African Regional Integration Index (ARII), a joint publication of the UN Economic Commission for Africa, the African Development Bank, and the African Union Commission, provides up-to-date data on the status of regional integration in Africa.

The report assessed the regional integration status and efforts of the countries that are members of the eight regional economic communities recognized by the African Union.

The report welcomed the recent endorsement of the African Continental Free Trade Area (AfCFTA) by more than 50 African countries. “It is time for quantum leaps. Regional integration is the glue that will make that happen.”

AfCFTA is a free trade area founded in 2018, with trade commencing as of Jan. 1 2021. It was created by the African Continental Free Trade Agreement among 54 of the 55 African Union nations.

Africa’s economic growth is projected to exceed 4% in 2019-2020, an increase from 3.5% in 2018.

The report said for free trade to happen seamlessly, African countries need to implement the Protocol on the Free Movement of People, which will in turn enable traders and investors to operate beyond their national borders.

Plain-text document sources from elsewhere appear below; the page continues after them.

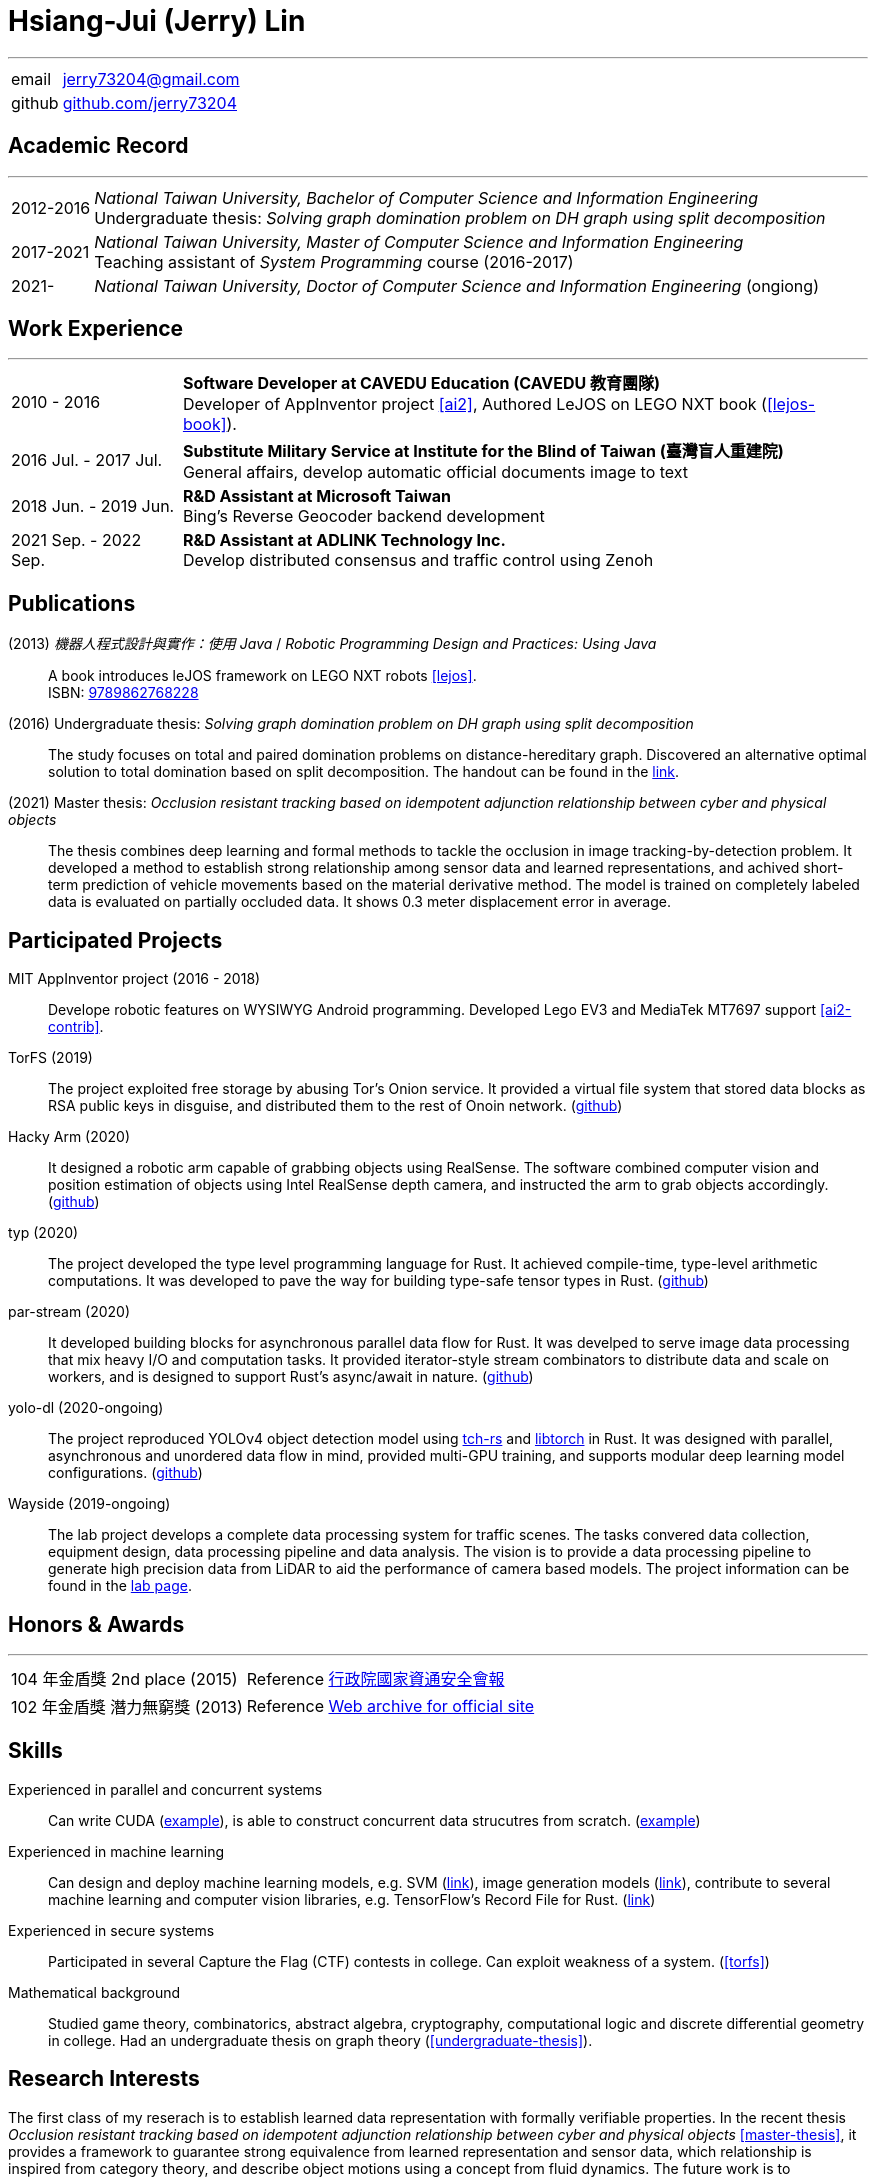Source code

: :doctype: book
:imagesdir: ./images
:iconsdir: ./icons
:nofooter:


= Hsiang-Jui (Jerry) Lin

'''
[horizontal]
email:: mailto:jerry73204@gmail.com[jerry73204@gmail.com] +
github:: link:https://github.com/jerry73204[github.com/jerry73204] +


[#academic-record]
== Academic Record
'''
[horizontal]
2012-2016:: _National Taiwan University, Bachelor of Computer Science and Information Engineering_ +
Undergraduate thesis: _Solving graph domination problem on DH graph using split decomposition_
2017-2021:: _National Taiwan University, Master of Computer Science and Information Engineering_ +
Teaching assistant of _System Programming_ course  (2016-2017)
2021-:: _National Taiwan University, Doctor of Computer Science and Information Engineering_ (ongiong)

[#work-experience]
== Work Experience
'''
[horizontal]
2010 - 2016:: **Software Developer at CAVEDU Education (CAVEDU 教育團隊)** +
Developer of AppInventor project <<ai2>>, Authored LeJOS on LEGO NXT book (<<lejos-book>>).

2016 Jul. - 2017 Jul.:: **Substitute Military Service at Institute for the Blind of Taiwan (臺灣盲人重建院)** +
General affairs, develop automatic official documents image to text

2018 Jun. - 2019 Jun.:: **R&D Assistant at Microsoft Taiwan** +
Bing's Reverse Geocoder backend development

2021 Sep. - 2022 Sep.:: **R&D Assistant at ADLINK Technology Inc.** +
Develop distributed consensus and traffic control using Zenoh

[#projects-and-publications]
== Publications

[#lejos-book]
(2013) _機器人程式設計與實作：使用 Java_ / _Robotic Programming Design and Practices: Using Java_:: A book introduces leJOS framework on LEGO NXT robots <<lejos>>. +
ISBN: link:http://isbn.ncl.edu.tw/NCL_ISBNNet/main_DisplayRecord.php?PHPSESSID=c8kchinqo5ncq873i47c4sqkb0&Pact=Display&Pstart=1[9789862768228]

[#undergraduate-thesis]
(2016) Undergraduate thesis: _Solving graph domination problem on DH graph using split decomposition_:: The study focuses on total and paired domination problems on distance-hereditary graph. Discovered an alternative optimal solution to total domination based on split decomposition. The handout can be found in the link:https://drive.google.com/file/d/18H1fvSZ7td3vArSJaeoTKkLjJ-DqApaP/view?usp=sharing[link].

[#master-thesis]
(2021) Master thesis: _Occlusion resistant tracking based on idempotent adjunction relationship between cyber and physical objects_::
The thesis combines deep learning and formal methods to tackle the occlusion in image tracking-by-detection problem. It developed a method to establish strong relationship among sensor data and learned representations, and achived short-term prediction of vehicle movements based on the material derivative method. The model is trained on completely labeled data is evaluated on partially occluded data. It shows 0.3 meter displacement error in average.

== Participated Projects

MIT AppInventor project (2016 - 2018)::
Develope robotic features on WYSIWYG Android programming. Developed Lego EV3 and MediaTek MT7697 support <<ai2-contrib>>.


[#torfs]
TorFS (2019)::
 The project exploited free storage by abusing Tor's Onion service. It provided a virtual file system that stored data blocks as RSA public keys in disguise, and distributed them to the rest of Onoin network. (link:https://github.com/jerry73204/cns-final-tor-store[github])

Hacky Arm (2020)::
It designed a robotic arm capable of grabbing objects using RealSense. The software combined computer vision and position estimation of objects using Intel RealSense depth camera, and instructed the arm to grab objects accordingly. (link:https://github.com/jerry73204/hacky-arm[github])

typ (2020)::
The project developed the type level programming language for Rust. It achieved compile-time, type-level arithmetic computations. It was developed to pave the way for building type-safe tensor types in Rust. (link:https://github.com/jerry73204/typ[github])

par-stream (2020)::
It developed building blocks for asynchronous parallel data flow for Rust. It was develped to serve image data processing that mix heavy I/O and computation tasks. It provided iterator-style stream combinators to distribute data and scale on workers, and is designed to support Rust's async/await in nature. (link:https://github.com/jerry73204/par-stream[github])

yolo-dl (2020-ongoing)::
The project reproduced YOLOv4 object detection model using link:https://github.com/LaurentMazare/tch-rs[tch-rs] and link:https://pytorch.org/cppdocs/installing.html[libtorch] in Rust. It was designed with parallel, asynchronous and unordered data flow in mind, provided multi-GPU training, and supports modular deep learning model configurations. (link:https://github.com/jerry73204/yolo-dl[github])

Wayside (2019-ongoing)::
The lab project develops a complete data processing system for traffic scenes. The tasks convered data collection, equipment design, data processing pipeline and data analysis. The vision is to provide a data processing pipeline to generate high precision data from LiDAR to aid the performance of camera based models. The project information can be found in the link:https://newslabntu.github.io/DanielFolio/projects/3_project/[lab page].

== Honors & Awards
'''
[horizontal]
104 年金盾獎 2nd place (2015):: Reference link:https://www.nicst.ey.gov.tw/News_Content4.aspx?n=11EC3BA2351F93AA&sms=4D833E26864BB926&s=60F37FB45AC653BD[行政院國家資通安全會報]
102 年金盾獎 潛力無窮獎 (2013) :: Reference link:https://web.archive.org/web/20140321005458/http://security.cisanet.org.tw:80/?i=3&mc=302[Web archive for official site]

== Skills

Experienced in parallel and concurrent systems::
Can write CUDA (link:https://github.com/jerry73204/yolo-dl/blob/master/tch-nms/csrc/nms_cuda.cu[example]), is able to construct concurrent data strucutres from scratch. (link:https://gist.github.com/jerry73204/ef83fe875df810f123287a5a67b1a0d1[example])

Experienced in machine learning::
Can design and deploy machine learning models, e.g. SVM (link:https://github.com/jerry73204/svm.rs[link]), image generation models (link:https://github.com/jerry73204/frame-flow/blob/master/src/model/generator.rs[link]), contribute to several machine learning and computer vision libraries, e.g. TensorFlow's Record File for Rust. (link:https://github.com/jerry73204/rust-tfrecord[link])

Experienced in secure systems::
Participated in several Capture the Flag (CTF) contests in college. Can exploit weakness of a system. (<<torfs>>)

Mathematical background::
Studied game theory, combinatorics, abstract algebra, cryptography, computational logic and discrete differential geometry in college. Had an undergraduate thesis on graph theory (<<undergraduate-thesis>>).

== Research Interests

The first class of my reserach is to establish learned data representation with formally verifiable properties. In the recent thesis _Occlusion resistant tracking based on idempotent adjunction relationship between cyber and physical objects_ <<master-thesis>>, it provides a framework to guarantee strong equivalence from learned representation and sensor data, which relationship is inspired from category theory, and describe object motions using a concept from fluid dynamics. The future work is to characterize the scene objects in more constructive manner, maybe using developed methods from differential geometry, and combine it with modern machine learning constructs.

Another research interest is developing distributed decisions on unreliable systems. The recent project with ADLINK developed distributed decision on vehicles, that aims to be efficient and support dynamic memberships. In the project, we provided a decision model based upon CRDT <<crdt>> with consistency guarantees, and implemented a baseline consensus algorithm based on BFT.

[bibliography]
== References

- [[[ai2]]] link:https://appinventor.mit.edu/[AppInventor] project provides WYSIWYG interface for Android programming.
- [[[lejos]]] link:https://lejos.sourceforge.io/[leJOS] is a Java framework to run Java bytecode on LEGO Mindstorms rotobics kit.
- [[[ai2-contrib]]] The pull requests link:https://github.com/mit-cml/appinventor-sources/pull/729[link1] and link:https://github.com/mit-cml/appinventor-extensions/pull/12[link2] that add LEGO EV3 and MT7697 support to AppInventor.

- [[[crdt]]]: Conflict-free Replicated Data Type, https://crdt.tech/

Spurred by AfCFTA, more than 40% of African countries are projected to post growth of at least 5% this year as commodity prices rise and domestic demand and infrastructure investments boost growth, according to the report.

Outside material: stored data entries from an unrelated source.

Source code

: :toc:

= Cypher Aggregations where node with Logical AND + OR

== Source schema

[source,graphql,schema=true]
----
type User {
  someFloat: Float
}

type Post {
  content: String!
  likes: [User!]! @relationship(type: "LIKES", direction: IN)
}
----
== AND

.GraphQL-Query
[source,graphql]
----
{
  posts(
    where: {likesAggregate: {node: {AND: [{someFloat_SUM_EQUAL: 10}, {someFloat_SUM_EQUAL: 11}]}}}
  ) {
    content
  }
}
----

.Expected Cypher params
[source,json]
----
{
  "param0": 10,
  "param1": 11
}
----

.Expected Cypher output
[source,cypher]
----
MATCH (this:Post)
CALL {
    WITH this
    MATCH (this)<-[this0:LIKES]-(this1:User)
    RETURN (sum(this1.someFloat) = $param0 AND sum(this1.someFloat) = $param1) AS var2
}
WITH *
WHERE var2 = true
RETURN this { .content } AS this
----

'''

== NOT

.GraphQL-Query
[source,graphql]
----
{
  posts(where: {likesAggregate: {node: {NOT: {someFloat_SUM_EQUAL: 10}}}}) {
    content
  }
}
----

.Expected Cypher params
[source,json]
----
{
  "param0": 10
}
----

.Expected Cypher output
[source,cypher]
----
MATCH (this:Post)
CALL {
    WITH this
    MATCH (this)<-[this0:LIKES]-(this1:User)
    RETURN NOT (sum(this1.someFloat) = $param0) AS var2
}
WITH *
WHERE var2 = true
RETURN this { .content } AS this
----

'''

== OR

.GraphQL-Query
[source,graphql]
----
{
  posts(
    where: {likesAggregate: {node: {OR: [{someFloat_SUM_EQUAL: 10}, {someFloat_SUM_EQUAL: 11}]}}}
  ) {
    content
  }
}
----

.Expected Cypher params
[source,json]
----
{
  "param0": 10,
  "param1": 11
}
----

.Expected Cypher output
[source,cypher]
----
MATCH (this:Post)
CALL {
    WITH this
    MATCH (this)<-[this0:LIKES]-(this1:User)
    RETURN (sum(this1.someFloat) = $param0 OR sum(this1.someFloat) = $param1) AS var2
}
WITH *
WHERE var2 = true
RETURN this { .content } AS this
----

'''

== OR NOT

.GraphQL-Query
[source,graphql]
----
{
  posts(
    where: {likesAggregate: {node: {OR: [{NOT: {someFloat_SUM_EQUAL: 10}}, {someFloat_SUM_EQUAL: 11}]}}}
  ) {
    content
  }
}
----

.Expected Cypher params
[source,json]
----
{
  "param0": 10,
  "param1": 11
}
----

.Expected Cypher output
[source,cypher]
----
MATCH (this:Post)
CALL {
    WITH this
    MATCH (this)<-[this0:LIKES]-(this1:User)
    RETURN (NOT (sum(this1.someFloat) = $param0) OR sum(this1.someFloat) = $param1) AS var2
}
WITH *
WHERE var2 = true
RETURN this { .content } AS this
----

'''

Jean-Guy Afrika, the African Development Bank’s Acting Director for the Regional Integration Coordination Office, said: “The continent will only grow economically if we allow the free flow of goods and services across our borders, allow free movement of people, and scale up regional value chains.

“As a matter of urgency, we bring down tariff and non-tariff barriers, encourage cross-border trade, and open the African skies,” Afrika added.

Alhaji Rashid Kibowa, Director of Trade at the East African Community Secretariat, said: “There is a need for more dialogue on the ARII and methodology issues to expand the scope of coverage of the assessed integration areas.

“The fundamental issues behind the ARII ought to be whether integration exists for Africa and whether it is effective in terms of achieving poverty reduction and socio-economic transformation for the continent,” Kibowa said at the presentation of the report held virtually last week.